Exercise aim: Report each line of the data that has "التنفيذي" somewhere in it.

==== Raw data ====

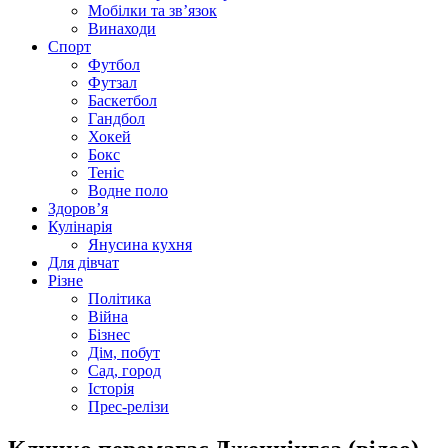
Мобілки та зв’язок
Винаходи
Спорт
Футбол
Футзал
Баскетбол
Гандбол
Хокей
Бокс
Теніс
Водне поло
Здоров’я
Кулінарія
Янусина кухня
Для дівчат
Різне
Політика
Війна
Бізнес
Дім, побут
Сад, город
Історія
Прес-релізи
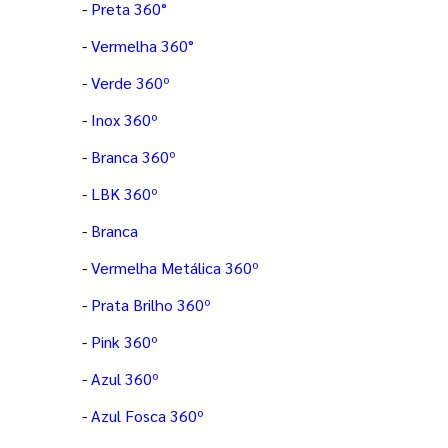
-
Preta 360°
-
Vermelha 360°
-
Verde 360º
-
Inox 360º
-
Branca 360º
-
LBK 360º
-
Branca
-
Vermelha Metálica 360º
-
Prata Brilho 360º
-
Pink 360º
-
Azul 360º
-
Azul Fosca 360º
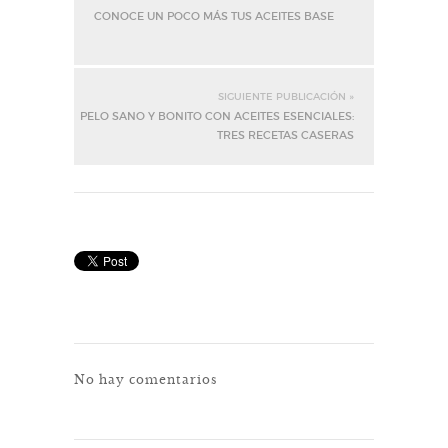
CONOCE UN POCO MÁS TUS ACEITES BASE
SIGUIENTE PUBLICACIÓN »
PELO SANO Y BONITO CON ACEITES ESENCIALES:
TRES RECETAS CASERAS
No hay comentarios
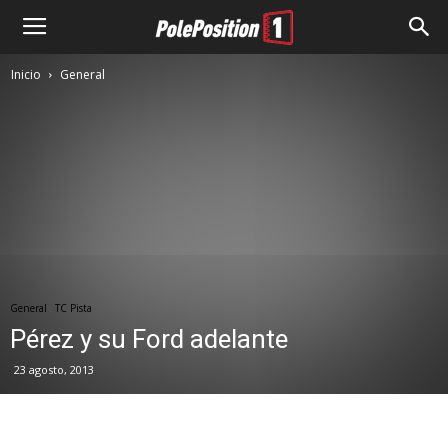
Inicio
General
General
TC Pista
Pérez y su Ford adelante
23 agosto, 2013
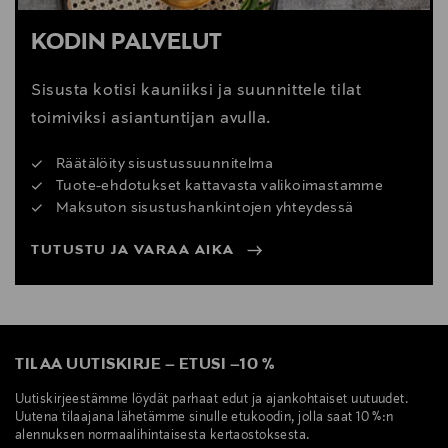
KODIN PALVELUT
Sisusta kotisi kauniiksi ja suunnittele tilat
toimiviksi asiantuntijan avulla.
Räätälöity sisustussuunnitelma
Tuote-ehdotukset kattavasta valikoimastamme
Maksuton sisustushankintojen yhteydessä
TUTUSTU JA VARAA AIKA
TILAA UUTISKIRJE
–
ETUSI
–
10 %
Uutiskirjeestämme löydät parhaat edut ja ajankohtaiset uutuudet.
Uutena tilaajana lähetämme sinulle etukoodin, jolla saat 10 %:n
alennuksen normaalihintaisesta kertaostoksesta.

====
==== Raw data ====

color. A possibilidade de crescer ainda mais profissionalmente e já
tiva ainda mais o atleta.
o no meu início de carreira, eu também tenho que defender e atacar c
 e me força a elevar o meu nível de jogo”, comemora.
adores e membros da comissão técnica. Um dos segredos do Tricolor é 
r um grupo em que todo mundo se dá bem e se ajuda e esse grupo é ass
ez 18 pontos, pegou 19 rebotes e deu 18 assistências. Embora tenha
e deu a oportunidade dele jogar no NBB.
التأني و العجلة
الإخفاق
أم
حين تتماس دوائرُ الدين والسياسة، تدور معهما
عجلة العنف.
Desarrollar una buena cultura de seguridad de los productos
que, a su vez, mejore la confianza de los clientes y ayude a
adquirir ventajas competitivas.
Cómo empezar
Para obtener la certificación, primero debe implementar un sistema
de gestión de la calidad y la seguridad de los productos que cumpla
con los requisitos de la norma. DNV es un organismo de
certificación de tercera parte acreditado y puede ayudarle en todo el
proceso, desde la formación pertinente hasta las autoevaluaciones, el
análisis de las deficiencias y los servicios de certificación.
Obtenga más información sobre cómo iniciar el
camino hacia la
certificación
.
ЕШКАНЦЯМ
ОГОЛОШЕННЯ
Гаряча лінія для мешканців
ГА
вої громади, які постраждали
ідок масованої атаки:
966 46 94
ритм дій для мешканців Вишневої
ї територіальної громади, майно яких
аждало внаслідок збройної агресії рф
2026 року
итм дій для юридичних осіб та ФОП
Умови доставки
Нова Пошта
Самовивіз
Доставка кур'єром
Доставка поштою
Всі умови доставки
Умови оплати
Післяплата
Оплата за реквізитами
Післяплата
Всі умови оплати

====
==== Raw data ====

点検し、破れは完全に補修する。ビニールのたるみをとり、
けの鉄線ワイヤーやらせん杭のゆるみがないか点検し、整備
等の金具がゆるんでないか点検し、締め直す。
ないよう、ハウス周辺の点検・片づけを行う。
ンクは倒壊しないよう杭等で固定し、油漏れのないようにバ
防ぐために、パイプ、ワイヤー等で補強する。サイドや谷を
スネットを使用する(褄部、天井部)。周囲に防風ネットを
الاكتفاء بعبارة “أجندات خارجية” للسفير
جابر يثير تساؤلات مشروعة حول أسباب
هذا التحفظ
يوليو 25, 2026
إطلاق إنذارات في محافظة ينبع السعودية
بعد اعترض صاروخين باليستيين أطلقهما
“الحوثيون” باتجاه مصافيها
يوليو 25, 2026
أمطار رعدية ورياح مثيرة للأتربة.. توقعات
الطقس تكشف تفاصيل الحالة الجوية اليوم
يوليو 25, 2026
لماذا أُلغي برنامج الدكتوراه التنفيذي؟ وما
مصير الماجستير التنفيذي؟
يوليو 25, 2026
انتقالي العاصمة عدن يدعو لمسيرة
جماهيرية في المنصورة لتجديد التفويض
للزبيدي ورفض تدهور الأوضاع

====

Task answer:
لماذا أُلغي برنامج الدكتوراه التنفيذي؟ وما
مصير الماجستير التنفيذي؟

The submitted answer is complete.